• **WHAT YOU WILL DO**: Each line of the records that holds the word "students" should be copied out.

• **Data extracted from a collection**:

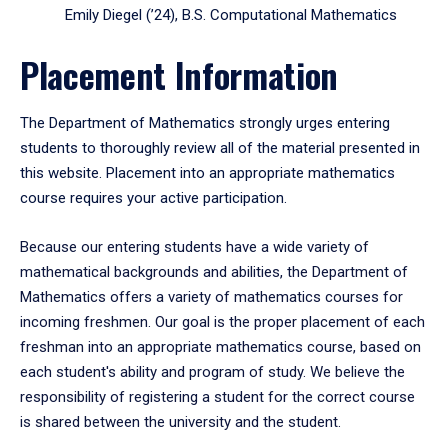
Emily Diegel (’24), B.S. Computational Mathematics
Placement Information
The Department of Mathematics strongly urges entering
students to thoroughly review all of the material presented in
this website. Placement into an appropriate mathematics
course requires your active participation.
Because our entering students have a wide variety of
mathematical backgrounds and abilities, the Department of
Mathematics offers a variety of mathematics courses for
incoming freshmen. Our goal is the proper placement of each
freshman into an appropriate mathematics course, based on
each student's ability and program of study. We believe the
responsibility of registering a student for the correct course
is shared between the university and the student.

• **SOLUTION**:
students to thoroughly review all of the material presented in
Because our entering students have a wide variety of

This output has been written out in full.